Saved data entries:
⟨

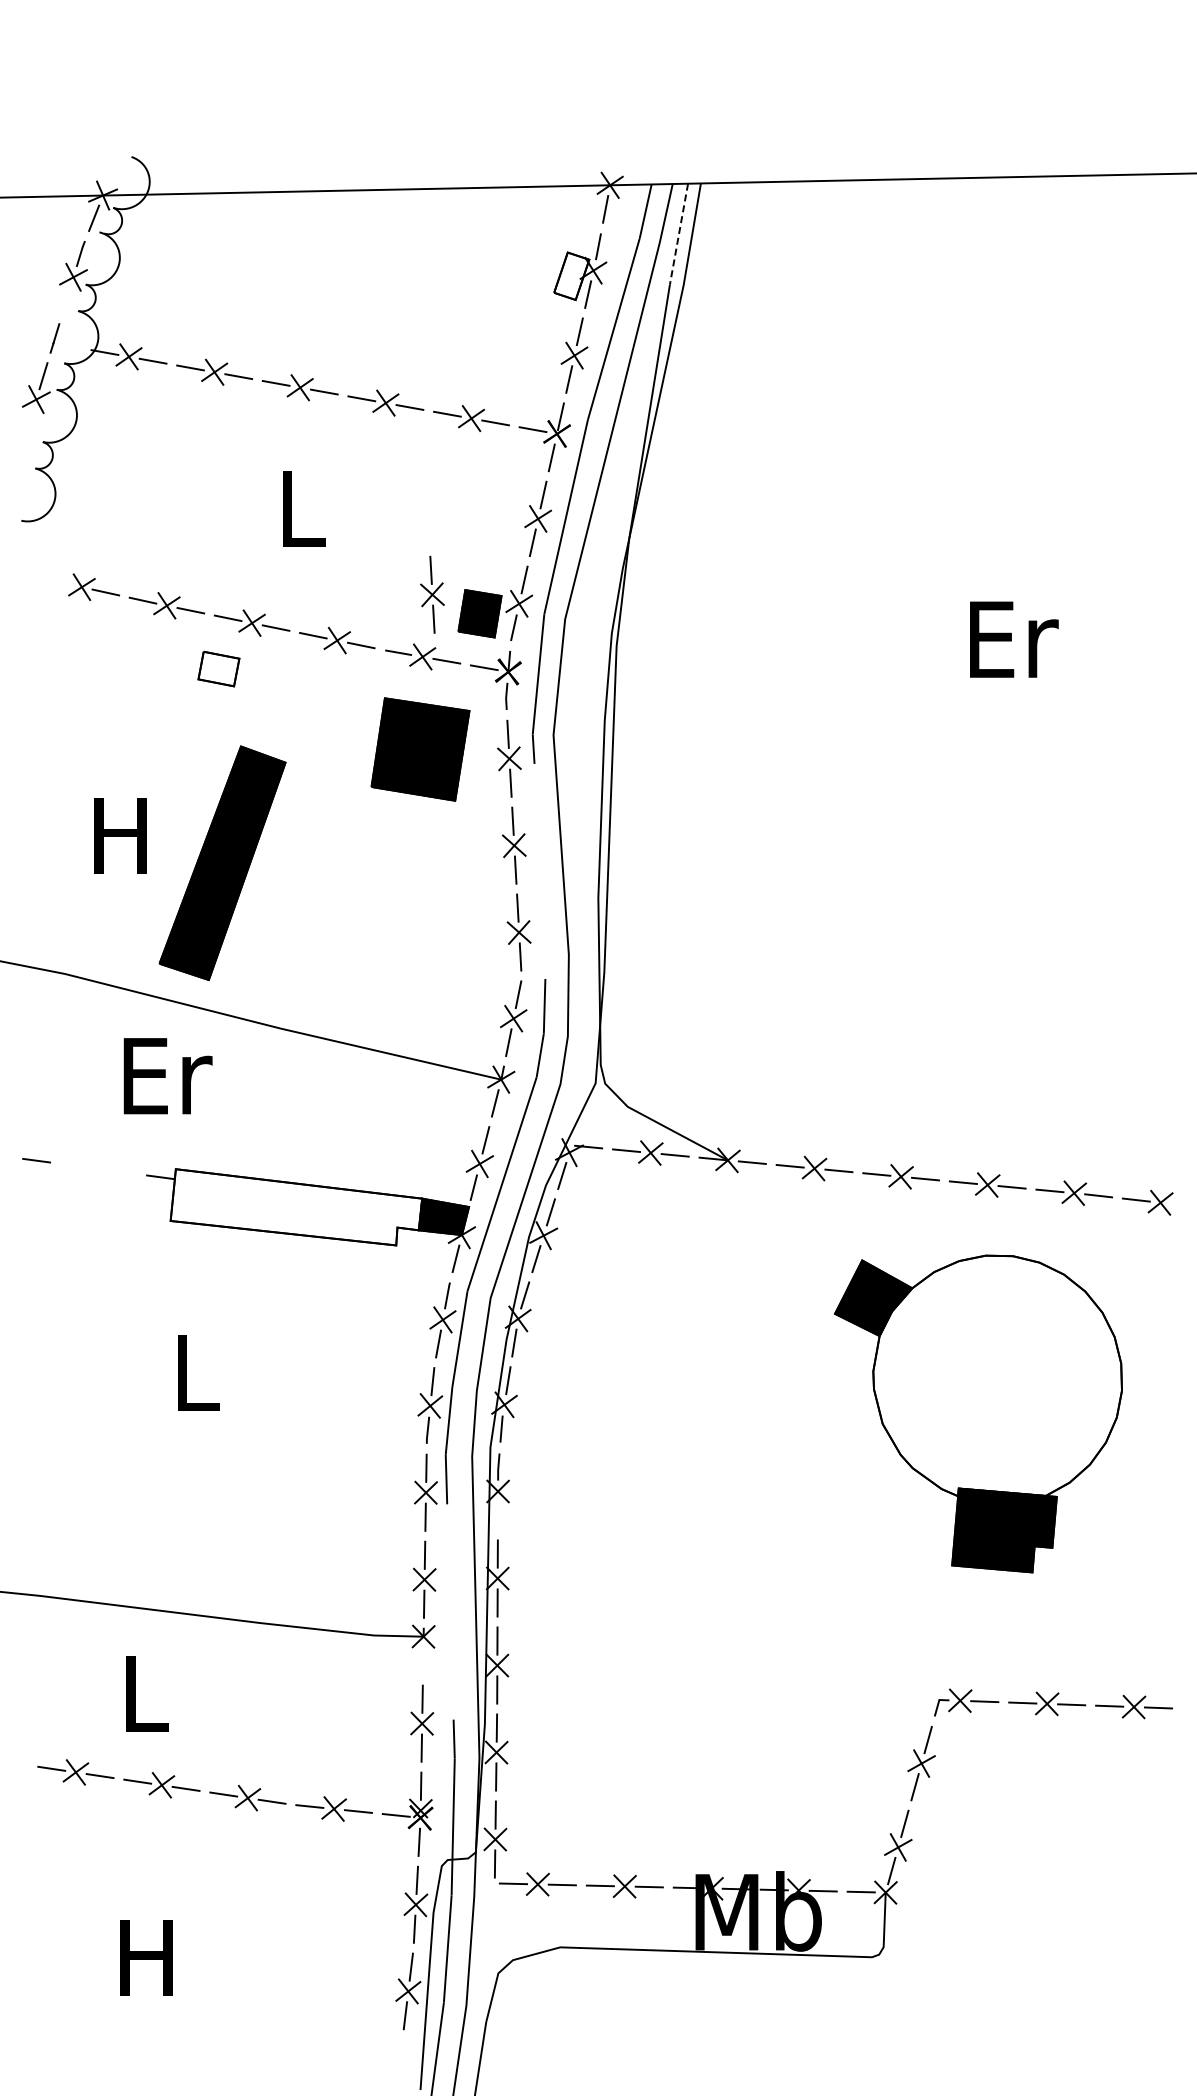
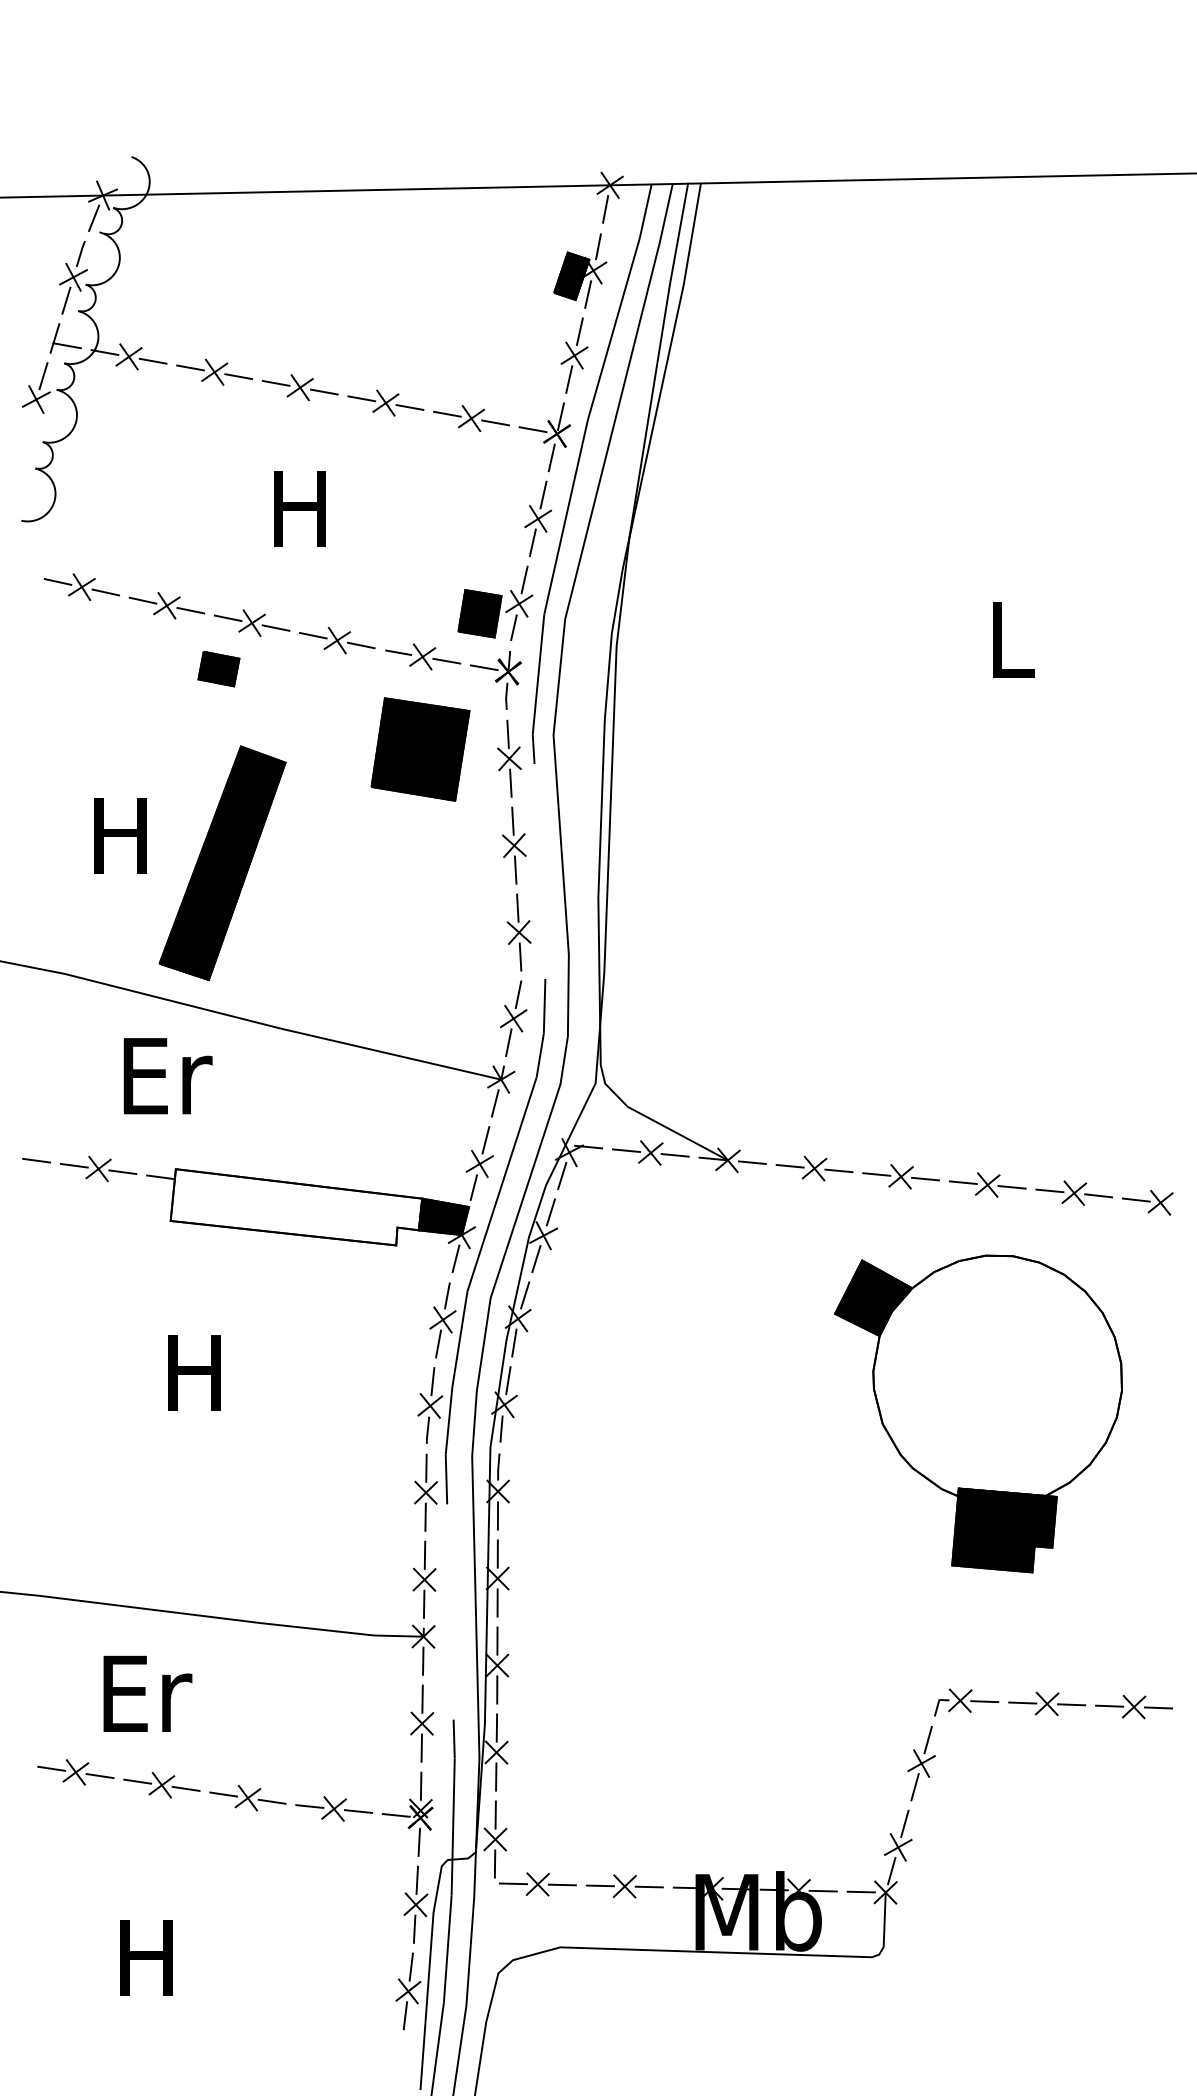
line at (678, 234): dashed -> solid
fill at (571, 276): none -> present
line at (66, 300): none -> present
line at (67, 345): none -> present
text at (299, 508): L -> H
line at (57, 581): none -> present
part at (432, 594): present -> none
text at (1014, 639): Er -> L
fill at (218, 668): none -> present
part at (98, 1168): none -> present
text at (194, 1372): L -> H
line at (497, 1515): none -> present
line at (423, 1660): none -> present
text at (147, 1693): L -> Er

⟩

Repeat each line of the data above word for word, leaving out the pictures.

line at (678, 234): dashed -> solid
fill at (571, 276): none -> present
line at (66, 300): none -> present
line at (67, 345): none -> present
text at (299, 508): L -> H
line at (57, 581): none -> present
part at (432, 594): present -> none
text at (1014, 639): Er -> L
fill at (218, 668): none -> present
part at (98, 1168): none -> present
text at (194, 1372): L -> H
line at (497, 1515): none -> present
line at (423, 1660): none -> present
text at (147, 1693): L -> Er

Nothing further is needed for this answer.